As Francis entered the grounds, many people in the audience began to sing, drum, and ululate. Loud shouts frequently interrupted his homily.
The Archbishop of Canterbury, Justin Welby, who is the head of the worldwide Anglican Communion, and Iain Greenshields, the moderator of the General Assembly of the Church of Scotland, joined Francis for the “pilgrimage of peace,” marking the first time in Christian history that leaders of the Catholic, Anglican, and Reformed traditions traveled abroad together.
Francis decried what he called the foreign pillage of Africa during a stop in the Democratic Republic of the Congo, which is home to Africa’s largest Roman Catholic community.
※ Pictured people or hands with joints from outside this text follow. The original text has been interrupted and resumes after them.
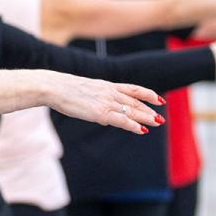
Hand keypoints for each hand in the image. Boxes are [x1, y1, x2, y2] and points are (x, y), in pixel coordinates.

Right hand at [43, 73, 163, 133]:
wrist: (55, 87)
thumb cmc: (64, 90)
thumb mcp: (84, 92)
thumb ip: (96, 101)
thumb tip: (103, 116)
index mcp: (106, 86)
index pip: (133, 89)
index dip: (147, 94)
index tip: (158, 99)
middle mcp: (109, 92)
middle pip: (135, 101)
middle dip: (149, 110)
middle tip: (160, 118)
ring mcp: (106, 102)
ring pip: (132, 110)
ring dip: (146, 117)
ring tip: (157, 123)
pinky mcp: (100, 112)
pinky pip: (121, 120)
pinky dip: (133, 125)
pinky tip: (141, 130)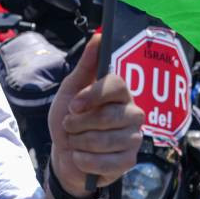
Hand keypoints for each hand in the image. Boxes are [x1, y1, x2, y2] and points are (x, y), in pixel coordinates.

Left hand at [47, 34, 142, 197]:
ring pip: (104, 141)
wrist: (65, 154)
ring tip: (75, 141)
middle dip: (79, 124)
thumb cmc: (70, 118)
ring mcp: (134, 138)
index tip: (74, 105)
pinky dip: (83, 161)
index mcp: (120, 93)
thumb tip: (98, 36)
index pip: (117, 85)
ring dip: (79, 142)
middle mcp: (133, 113)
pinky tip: (81, 157)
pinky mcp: (129, 161)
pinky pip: (105, 162)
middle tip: (69, 125)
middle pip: (109, 116)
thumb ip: (85, 65)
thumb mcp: (71, 89)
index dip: (92, 95)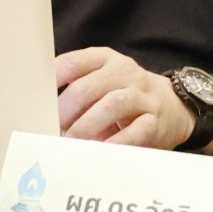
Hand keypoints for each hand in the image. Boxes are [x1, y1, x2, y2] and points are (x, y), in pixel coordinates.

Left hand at [55, 48, 205, 149]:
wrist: (174, 107)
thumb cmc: (125, 96)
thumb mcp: (103, 81)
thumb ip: (77, 88)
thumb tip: (41, 110)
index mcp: (105, 60)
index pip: (73, 63)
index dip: (52, 81)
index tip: (38, 100)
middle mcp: (125, 73)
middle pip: (88, 87)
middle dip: (66, 110)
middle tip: (54, 127)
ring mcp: (142, 96)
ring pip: (112, 105)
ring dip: (87, 126)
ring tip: (72, 141)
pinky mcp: (155, 121)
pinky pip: (134, 132)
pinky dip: (115, 143)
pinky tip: (100, 151)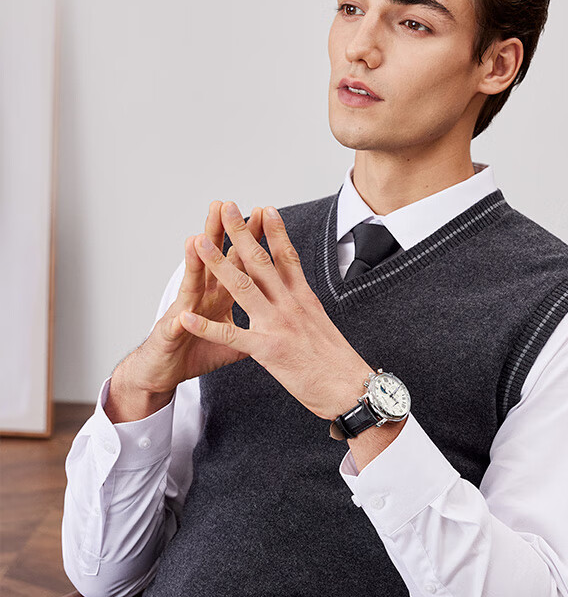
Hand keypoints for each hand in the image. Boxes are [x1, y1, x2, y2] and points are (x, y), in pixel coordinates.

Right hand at [109, 202, 263, 419]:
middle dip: (221, 235)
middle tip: (226, 206)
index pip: (237, 263)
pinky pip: (177, 329)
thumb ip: (251, 328)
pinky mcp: (170, 336)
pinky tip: (182, 314)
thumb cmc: (192, 352)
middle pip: (213, 262)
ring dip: (193, 263)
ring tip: (196, 240)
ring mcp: (183, 314)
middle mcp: (200, 299)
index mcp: (218, 297)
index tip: (262, 215)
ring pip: (190, 285)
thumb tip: (276, 321)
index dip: (249, 240)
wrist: (161, 372)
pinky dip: (181, 321)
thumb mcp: (230, 342)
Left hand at [179, 201, 372, 420]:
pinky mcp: (267, 350)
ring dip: (218, 264)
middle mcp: (291, 305)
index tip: (265, 209)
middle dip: (241, 233)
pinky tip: (187, 317)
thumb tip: (301, 297)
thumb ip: (306, 309)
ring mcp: (278, 325)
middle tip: (227, 209)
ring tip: (200, 243)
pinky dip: (206, 326)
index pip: (288, 257)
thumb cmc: (339, 363)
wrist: (351, 388)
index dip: (276, 231)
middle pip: (262, 261)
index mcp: (305, 299)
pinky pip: (231, 335)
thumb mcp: (324, 325)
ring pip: (243, 287)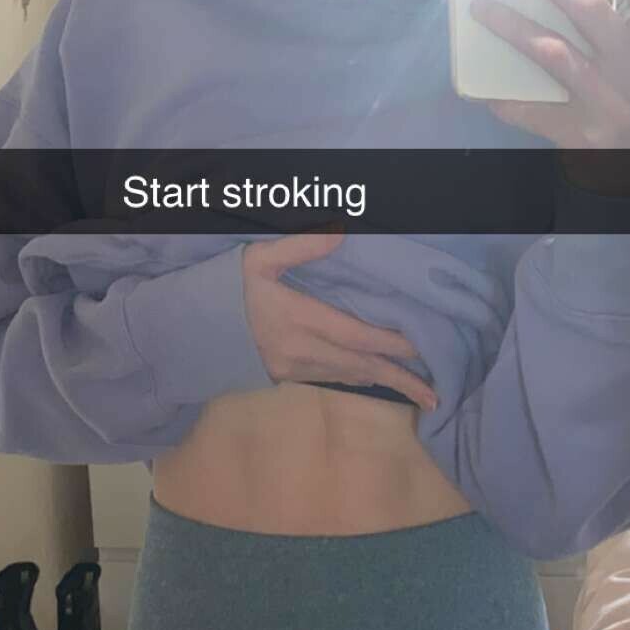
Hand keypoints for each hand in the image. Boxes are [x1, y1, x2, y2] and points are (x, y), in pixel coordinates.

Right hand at [242, 231, 437, 408]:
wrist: (194, 326)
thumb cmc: (230, 288)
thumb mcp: (260, 258)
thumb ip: (301, 246)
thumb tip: (341, 232)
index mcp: (300, 319)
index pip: (356, 336)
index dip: (391, 344)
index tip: (421, 348)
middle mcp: (302, 350)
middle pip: (361, 367)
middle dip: (400, 380)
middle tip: (435, 397)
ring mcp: (294, 368)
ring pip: (349, 377)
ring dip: (384, 383)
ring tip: (417, 394)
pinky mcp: (287, 376)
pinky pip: (332, 379)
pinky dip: (359, 378)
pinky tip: (376, 378)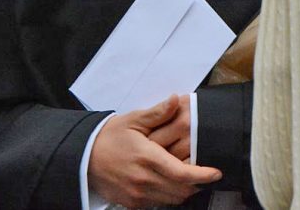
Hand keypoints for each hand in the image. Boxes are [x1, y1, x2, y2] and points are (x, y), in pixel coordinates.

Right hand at [88, 95, 221, 207]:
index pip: (182, 173)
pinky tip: (167, 183)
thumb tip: (176, 100)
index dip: (203, 175)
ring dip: (183, 191)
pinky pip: (158, 204)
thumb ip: (158, 113)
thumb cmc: (109, 137)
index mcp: (147, 157)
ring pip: (172, 200)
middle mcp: (144, 180)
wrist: (83, 157)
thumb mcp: (133, 120)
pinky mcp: (132, 203)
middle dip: (197, 184)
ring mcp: (137, 194)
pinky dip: (168, 196)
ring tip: (187, 178)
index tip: (216, 173)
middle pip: (181, 190)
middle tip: (204, 174)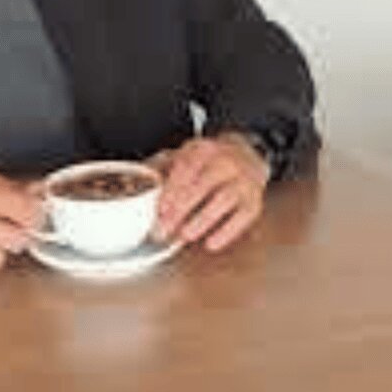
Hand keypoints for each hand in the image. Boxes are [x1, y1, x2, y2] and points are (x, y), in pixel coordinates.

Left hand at [149, 133, 270, 251]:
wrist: (249, 154)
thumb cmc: (212, 160)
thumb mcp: (187, 154)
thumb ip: (163, 167)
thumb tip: (136, 181)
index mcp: (206, 149)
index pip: (188, 166)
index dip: (173, 188)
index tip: (161, 207)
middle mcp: (228, 161)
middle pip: (205, 183)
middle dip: (183, 207)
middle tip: (167, 226)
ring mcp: (244, 180)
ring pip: (225, 198)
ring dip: (204, 218)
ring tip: (187, 234)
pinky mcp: (254, 200)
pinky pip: (243, 216)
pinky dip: (228, 231)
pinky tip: (212, 242)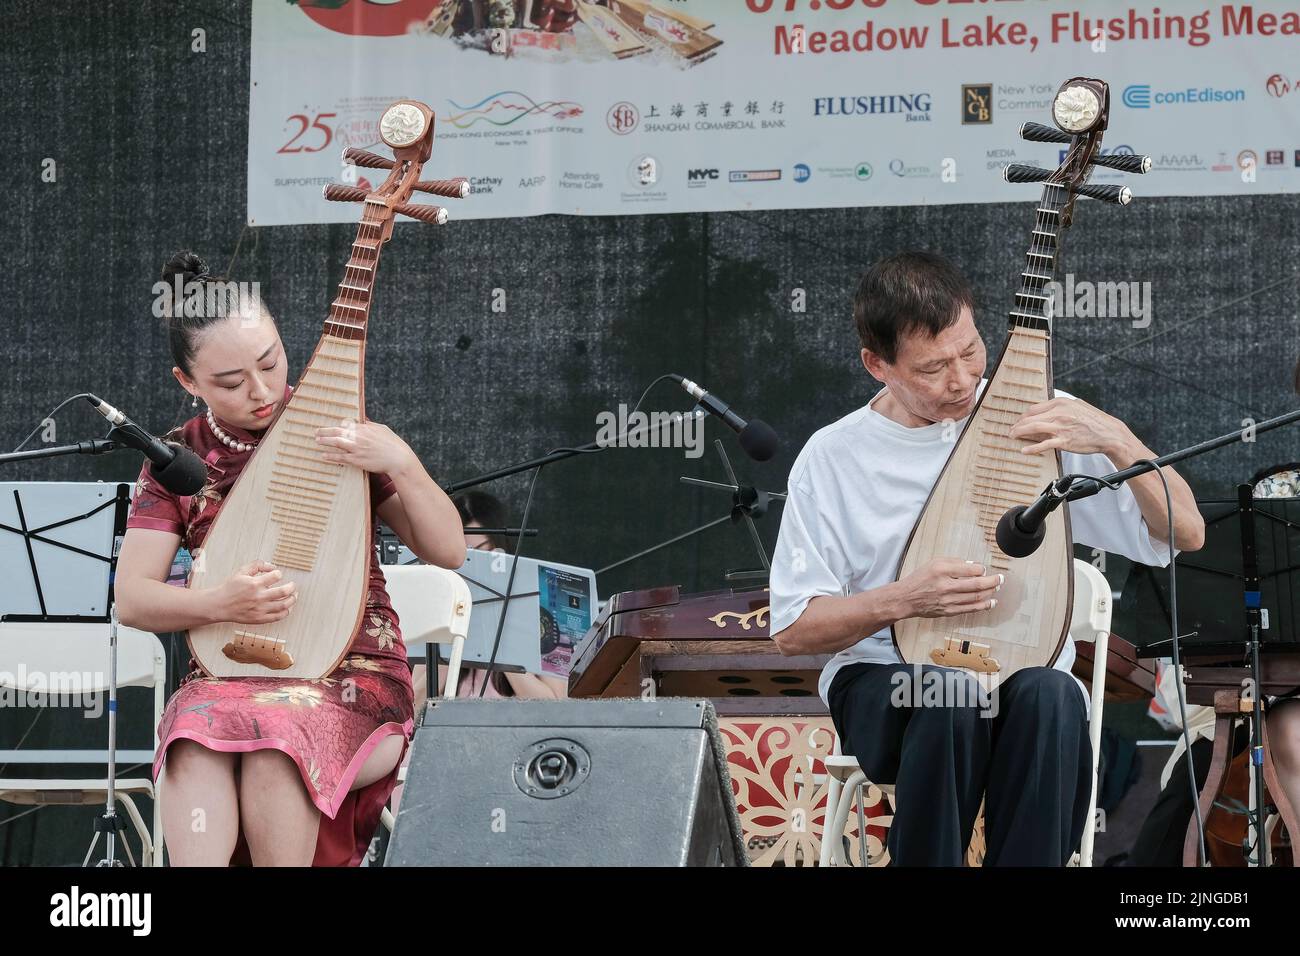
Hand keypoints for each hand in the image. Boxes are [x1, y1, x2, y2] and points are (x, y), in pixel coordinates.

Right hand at [216, 560, 296, 624]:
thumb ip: (257, 565)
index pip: (276, 576)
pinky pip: (278, 617)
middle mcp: (259, 597)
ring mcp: (260, 609)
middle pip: (284, 591)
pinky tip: (287, 607)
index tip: (277, 575)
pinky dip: (286, 611)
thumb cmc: (230, 588)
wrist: (219, 605)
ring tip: (294, 595)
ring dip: (292, 599)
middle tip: (292, 585)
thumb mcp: (241, 571)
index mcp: (254, 584)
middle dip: (292, 587)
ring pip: (284, 605)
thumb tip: (272, 566)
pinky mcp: (260, 619)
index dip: (278, 573)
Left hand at [315, 419, 417, 475]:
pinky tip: (323, 455)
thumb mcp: (382, 429)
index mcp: (365, 428)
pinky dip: (331, 456)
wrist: (398, 459)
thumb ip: (371, 425)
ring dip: (325, 441)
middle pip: (338, 431)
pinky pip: (340, 457)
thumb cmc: (393, 444)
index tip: (331, 427)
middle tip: (316, 431)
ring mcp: (357, 448)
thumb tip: (364, 421)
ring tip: (317, 440)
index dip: (337, 425)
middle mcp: (359, 437)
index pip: (346, 424)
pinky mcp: (357, 460)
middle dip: (325, 431)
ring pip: (336, 443)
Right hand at [895, 558, 1001, 618]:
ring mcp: (948, 600)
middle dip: (992, 581)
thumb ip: (954, 562)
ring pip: (976, 597)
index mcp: (941, 570)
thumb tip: (973, 566)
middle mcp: (945, 586)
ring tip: (997, 588)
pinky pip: (971, 609)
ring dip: (990, 592)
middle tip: (1000, 578)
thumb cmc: (920, 579)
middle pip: (976, 584)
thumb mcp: (933, 563)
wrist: (906, 598)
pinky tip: (991, 602)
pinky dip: (983, 606)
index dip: (981, 569)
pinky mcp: (949, 611)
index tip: (984, 569)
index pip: (969, 569)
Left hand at [1008, 397, 1132, 458]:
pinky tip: (1025, 450)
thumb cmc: (1093, 420)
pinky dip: (1032, 448)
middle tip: (1011, 431)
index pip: (1034, 409)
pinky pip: (1044, 444)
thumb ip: (1060, 408)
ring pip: (1033, 428)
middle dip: (1017, 425)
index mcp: (1061, 403)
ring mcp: (1061, 427)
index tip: (1018, 422)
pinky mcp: (1065, 441)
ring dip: (1019, 433)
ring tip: (1012, 437)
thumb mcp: (1076, 406)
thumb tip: (1045, 412)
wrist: (1109, 433)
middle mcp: (1059, 413)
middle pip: (1030, 418)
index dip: (1023, 417)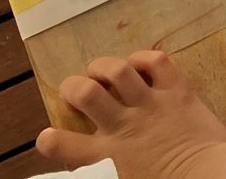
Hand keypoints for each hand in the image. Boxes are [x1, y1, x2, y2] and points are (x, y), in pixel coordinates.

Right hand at [35, 51, 225, 178]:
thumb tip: (97, 167)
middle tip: (75, 90)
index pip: (62, 145)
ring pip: (117, 70)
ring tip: (100, 71)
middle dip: (72, 86)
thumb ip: (106, 171)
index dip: (49, 140)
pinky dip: (143, 57)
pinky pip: (156, 61)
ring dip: (103, 66)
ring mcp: (151, 105)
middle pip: (86, 93)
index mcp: (106, 158)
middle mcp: (123, 126)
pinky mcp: (178, 92)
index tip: (48, 137)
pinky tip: (139, 64)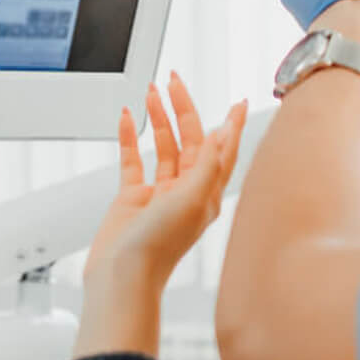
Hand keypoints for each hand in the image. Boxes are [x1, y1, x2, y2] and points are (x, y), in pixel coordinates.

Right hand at [77, 74, 247, 358]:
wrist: (122, 278)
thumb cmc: (159, 248)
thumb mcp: (191, 200)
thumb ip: (208, 164)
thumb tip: (222, 133)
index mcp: (206, 194)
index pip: (223, 150)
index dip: (231, 125)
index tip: (238, 101)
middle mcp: (185, 192)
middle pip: (190, 140)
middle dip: (183, 109)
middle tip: (175, 81)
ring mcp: (158, 195)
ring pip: (163, 146)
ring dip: (157, 119)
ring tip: (151, 93)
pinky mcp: (132, 199)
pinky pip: (133, 161)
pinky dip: (129, 138)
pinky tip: (126, 119)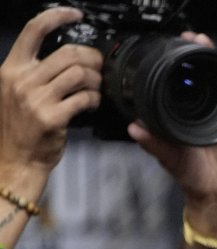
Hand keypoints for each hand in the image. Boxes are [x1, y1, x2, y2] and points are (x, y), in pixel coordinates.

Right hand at [0, 7, 101, 188]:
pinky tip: (91, 105)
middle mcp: (20, 80)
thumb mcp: (17, 93)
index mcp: (11, 69)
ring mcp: (35, 99)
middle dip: (91, 58)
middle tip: (99, 69)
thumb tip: (70, 57)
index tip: (76, 14)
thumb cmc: (21, 128)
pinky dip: (95, 100)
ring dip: (96, 81)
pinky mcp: (51, 117)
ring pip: (80, 74)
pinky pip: (85, 98)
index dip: (57, 16)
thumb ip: (36, 73)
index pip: (33, 30)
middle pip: (68, 53)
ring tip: (95, 90)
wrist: (15, 161)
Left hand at [126, 32, 216, 235]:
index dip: (175, 66)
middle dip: (197, 56)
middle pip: (202, 79)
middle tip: (191, 38)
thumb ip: (154, 143)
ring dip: (216, 66)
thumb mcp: (169, 159)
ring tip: (207, 48)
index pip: (179, 86)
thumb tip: (135, 127)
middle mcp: (203, 113)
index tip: (170, 49)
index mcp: (181, 118)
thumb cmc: (192, 178)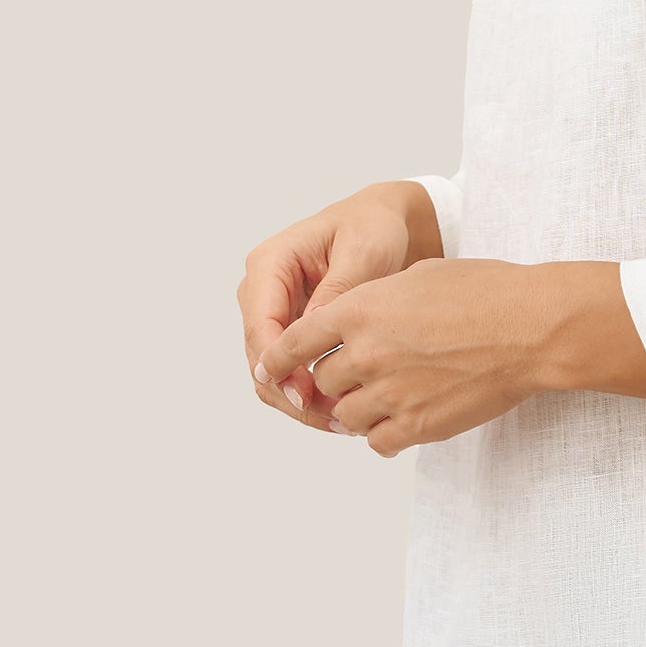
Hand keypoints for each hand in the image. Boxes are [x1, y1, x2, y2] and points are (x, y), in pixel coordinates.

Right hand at [238, 182, 438, 430]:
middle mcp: (262, 292)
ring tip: (341, 422)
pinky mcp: (291, 332)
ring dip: (299, 402)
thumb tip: (310, 332)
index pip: (260, 326)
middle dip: (290, 393)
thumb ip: (337, 290)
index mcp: (269, 265)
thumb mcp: (364, 251)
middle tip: (332, 419)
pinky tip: (341, 411)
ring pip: (270, 373)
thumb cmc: (373, 228)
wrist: (385, 224)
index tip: (306, 395)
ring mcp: (274, 314)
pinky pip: (290, 371)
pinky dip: (309, 395)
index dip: (279, 366)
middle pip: (260, 358)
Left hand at [251, 258, 557, 455]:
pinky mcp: (416, 426)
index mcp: (360, 309)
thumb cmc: (485, 293)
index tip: (269, 371)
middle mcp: (366, 353)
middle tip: (364, 373)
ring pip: (344, 416)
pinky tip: (403, 419)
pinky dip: (383, 434)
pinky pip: (376, 442)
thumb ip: (374, 302)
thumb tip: (355, 321)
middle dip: (335, 379)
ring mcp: (390, 393)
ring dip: (358, 408)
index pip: (294, 341)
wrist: (530, 328)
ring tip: (387, 396)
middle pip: (320, 381)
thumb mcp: (418, 277)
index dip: (278, 358)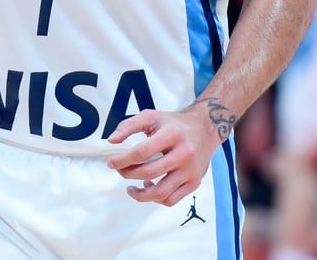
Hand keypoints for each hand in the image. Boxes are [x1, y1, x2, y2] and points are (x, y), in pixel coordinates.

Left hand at [105, 102, 228, 206]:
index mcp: (172, 134)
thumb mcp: (151, 116)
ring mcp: (190, 171)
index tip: (111, 162)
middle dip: (128, 174)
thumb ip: (128, 125)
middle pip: (149, 172)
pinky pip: (171, 199)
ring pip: (161, 193)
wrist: (205, 129)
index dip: (122, 160)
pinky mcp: (194, 182)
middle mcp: (184, 153)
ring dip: (140, 194)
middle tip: (119, 170)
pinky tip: (149, 187)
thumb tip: (112, 140)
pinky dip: (156, 198)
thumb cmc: (173, 124)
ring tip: (131, 187)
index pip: (142, 152)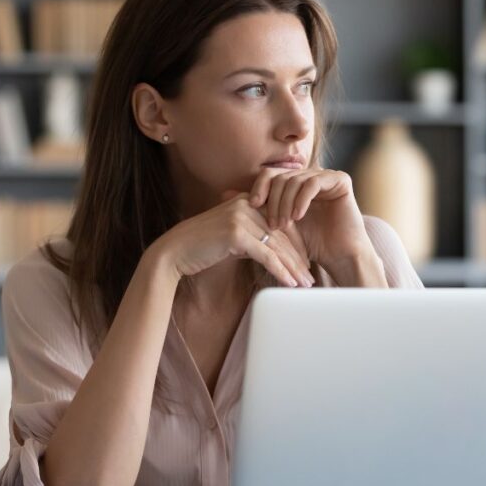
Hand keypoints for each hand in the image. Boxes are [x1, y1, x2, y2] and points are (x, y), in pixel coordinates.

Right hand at [152, 190, 314, 287]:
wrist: (174, 252)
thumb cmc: (202, 247)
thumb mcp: (232, 237)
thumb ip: (253, 236)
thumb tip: (275, 252)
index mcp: (247, 201)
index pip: (281, 223)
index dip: (296, 245)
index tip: (306, 264)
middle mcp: (246, 205)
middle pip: (282, 234)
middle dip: (298, 258)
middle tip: (310, 277)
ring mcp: (241, 218)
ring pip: (277, 246)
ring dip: (293, 268)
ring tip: (305, 284)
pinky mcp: (236, 234)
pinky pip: (266, 255)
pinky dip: (281, 271)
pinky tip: (290, 284)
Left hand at [247, 166, 373, 271]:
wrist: (339, 256)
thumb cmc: (309, 245)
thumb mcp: (276, 226)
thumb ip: (255, 208)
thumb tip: (223, 194)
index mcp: (295, 182)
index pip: (270, 175)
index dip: (259, 188)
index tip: (251, 206)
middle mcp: (310, 175)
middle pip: (281, 176)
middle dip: (273, 201)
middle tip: (271, 224)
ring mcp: (326, 176)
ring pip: (295, 180)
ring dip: (285, 203)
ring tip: (283, 225)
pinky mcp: (340, 180)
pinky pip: (313, 183)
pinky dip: (302, 200)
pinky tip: (298, 217)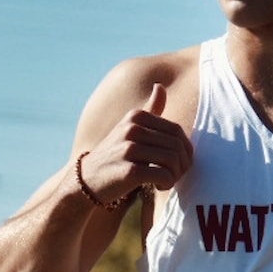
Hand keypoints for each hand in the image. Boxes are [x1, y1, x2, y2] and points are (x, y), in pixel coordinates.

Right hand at [86, 83, 193, 203]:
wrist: (87, 179)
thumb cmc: (115, 154)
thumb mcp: (129, 127)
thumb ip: (149, 109)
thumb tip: (160, 85)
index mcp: (136, 116)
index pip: (176, 131)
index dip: (185, 150)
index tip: (178, 162)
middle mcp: (132, 129)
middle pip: (177, 146)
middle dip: (182, 164)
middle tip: (175, 174)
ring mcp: (129, 149)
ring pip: (173, 160)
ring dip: (175, 175)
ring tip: (166, 180)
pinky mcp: (130, 171)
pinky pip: (164, 175)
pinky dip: (167, 183)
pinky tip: (159, 186)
Francis has long expressed interest in South Sudan, the youngest nation in the world, which seceded from Sudan in 2011 but rapidly spiraled into a civil conflict that claimed 400,000 lives and drove millions of people from their homes.
Francis kissed the feet of the nation’s former rival leaders during a summit at the Vatican in 2019, making it one of the most spectacular acts of his pontificate.
Although President Salva Kiir, his longstanding foe Riek Machar, and other opposition organizations signed a peace agreement in 2018, violence has continued in several regions of the nation.
27 people were killed on Thursday, the day before the pope arrived, in clashes in the nation’s Central Equatoria state between cattle herders and members of an armed group.
Many of the agreement’s stipulations, such as the creation of a single national army, are still mostly unfulfilled at this day.
In addition to highlighting the humanitarian situation in the nation of almost 11 million people, which has been further plagued by natural disasters and pervasive poverty despite having some of the largest crude oil reserves in sub-Saharan Africa, the three Christian leaders’ trip sought a recommitment to the 2018 agreement.